- TASK DETAILS
Return the material below verbatim, with every line unchanged, but leave the pictures out.

*** Opening of SUPPLIED RECORDS ***

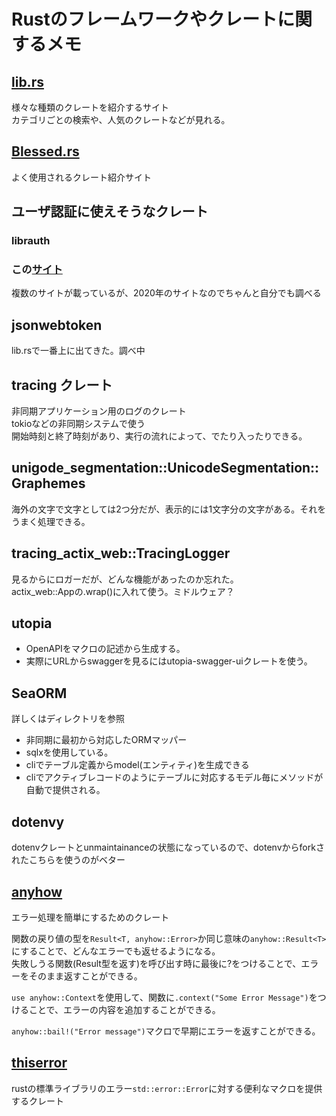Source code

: # Rustのフレームワークやクレートに関するメモ

## [lib.rs](https://lib.rs/)

様々な種類のクレートを紹介するサイト  
カテゴリごとの検索や、人気のクレートなどが見れる。

## [Blessed.rs](https://blessed.rs/crates)

よく使用されるクレート紹介サイト

## ユーザ認証に使えそうなクレート

### librauth

### この[サイト](https://blog.logrocket.com/9-rust-authentication-libraries-that-are-ready-for-production/)
複数のサイトが載っているが、2020年のサイトなのでちゃんと自分でも調べる

## jsonwebtoken
lib.rsで一番上に出てきた。調べ中

## tracing クレート

非同期アプリケーション用のログのクレート  
tokioなどの非同期システムで使う  
開始時刻と終了時刻があり、実行の流れによって、でたり入ったりできる。

## unigode_segmentation::UnicodeSegmentation::Graphemes

海外の文字で文字としては2つ分だが、表示的には1文字分の文字がある。それをうまく処理できる。

## tracing_actix_web::TracingLogger

見るからにロガーだが、どんな機能があったのか忘れた。  
actix_web::Appの.wrap()に入れて使う。ミドルウェア？

## utopia
- OpenAPIをマクロの記述から生成する。  
- 実際にURLからswaggerを見るにはutopia-swagger-uiクレートを使う。

## SeaORM

詳しくはディレクトリを参照

- 非同期に最初から対応したORMマッパー
- sqlxを使用している。
- cliでテーブル定義からmodel(エンティティ)を生成できる
- cliでアクティブレコードのようにテーブルに対応するモデル毎にメソッドが自動で提供される。

## dotenvy

dotenvクレートとunmaintainanceの状態になっているので、dotenvからforkされたこちらを使うのがベター

## [anyhow](https://docs.rs/anyhow/latest/anyhow/)

エラー処理を簡単にするためのクレート

関数の戻り値の型を`Result<T, anyhow::Error>`か同じ意味の`anyhow::Result<T>`にすることで、どんなエラーでも返せるようになる。  
失敗しうる関数(Result型を返す)を呼び出す時に最後に?をつけることで、エラーをそのまま返すことができる。  

`use anyhow::Context`を使用して、関数に`.context("Some Error Message")`をつけることで、エラーの内容を追加することができる。

`anyhow::bail!("Error message")`マクロで早期にエラーを返すことができる。

## [thiserror](https://docs.rs/thiserror/latest/thiserror/)

rustの標準ライブラリのエラー`std::error::Error`に対する便利なマクロを提供するクレート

*** Close of SUPPLIED RECORDS ***

- SOLUTION TO THE EXERCISE
Source code

: # Rustのフレームワークやクレートに関するメモ

## [lib.rs](https://lib.rs/)

様々な種類のクレートを紹介するサイト  
カテゴリごとの検索や、人気のクレートなどが見れる。

## [Blessed.rs](https://blessed.rs/crates)

よく使用されるクレート紹介サイト

## ユーザ認証に使えそうなクレート

### librauth

### この[サイト](https://blog.logrocket.com/9-rust-authentication-libraries-that-are-ready-for-production/)
複数のサイトが載っているが、2020年のサイトなのでちゃんと自分でも調べる

## jsonwebtoken
lib.rsで一番上に出てきた。調べ中

## tracing クレート

非同期アプリケーション用のログのクレート  
tokioなどの非同期システムで使う  
開始時刻と終了時刻があり、実行の流れによって、でたり入ったりできる。

## unigode_segmentation::UnicodeSegmentation::Graphemes

海外の文字で文字としては2つ分だが、表示的には1文字分の文字がある。それをうまく処理できる。

## tracing_actix_web::TracingLogger

見るからにロガーだが、どんな機能があったのか忘れた。  
actix_web::Appの.wrap()に入れて使う。ミドルウェア？

## utopia
- OpenAPIをマクロの記述から生成する。  
- 実際にURLからswaggerを見るにはutopia-swagger-uiクレートを使う。

## SeaORM

詳しくはディレクトリを参照

- 非同期に最初から対応したORMマッパー
- sqlxを使用している。
- cliでテーブル定義からmodel(エンティティ)を生成できる
- cliでアクティブレコードのようにテーブルに対応するモデル毎にメソッドが自動で提供される。

## dotenvy

dotenvクレートとunmaintainanceの状態になっているので、dotenvからforkされたこちらを使うのがベター

## [anyhow](https://docs.rs/anyhow/latest/anyhow/)

エラー処理を簡単にするためのクレート

関数の戻り値の型を`Result<T, anyhow::Error>`か同じ意味の`anyhow::Result<T>`にすることで、どんなエラーでも返せるようになる。  
失敗しうる関数(Result型を返す)を呼び出す時に最後に?をつけることで、エラーをそのまま返すことができる。  

`use anyhow::Context`を使用して、関数に`.context("Some Error Message")`をつけることで、エラーの内容を追加することができる。

`anyhow::bail!("Error message")`マクロで早期にエラーを返すことができる。

## [thiserror](https://docs.rs/thiserror/latest/thiserror/)

rustの標準ライブラリのエラー`std::error::Error`に対する便利なマクロを提供するクレート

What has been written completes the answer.